[Data to process — start]

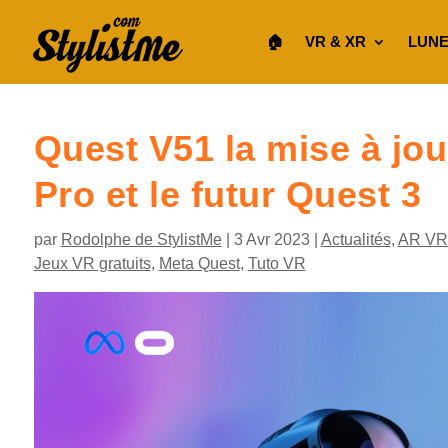
🏠︎
VR & XR
LUNE
Quest V51 la mise à jo
Pro et le futur Quest 3
par
Rodolphe de StylistMe
|
3 Avr 2023
|
Actualités
,
AR VR
Jeux VR gratuits
,
Meta Quest
,
Tuto VR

[Data to process — finish]

Please transcribe all of the entries word for word, with the pictures left out.

Answer box:
🏠︎
VR & XR
LUNE
Quest V51 la mise à jo
Pro et le futur Quest 3
par
Rodolphe de StylistMe
|
3 Avr 2023
|
Actualités
,
AR VR
Jeux VR gratuits
,
Meta Quest
,
Tuto VR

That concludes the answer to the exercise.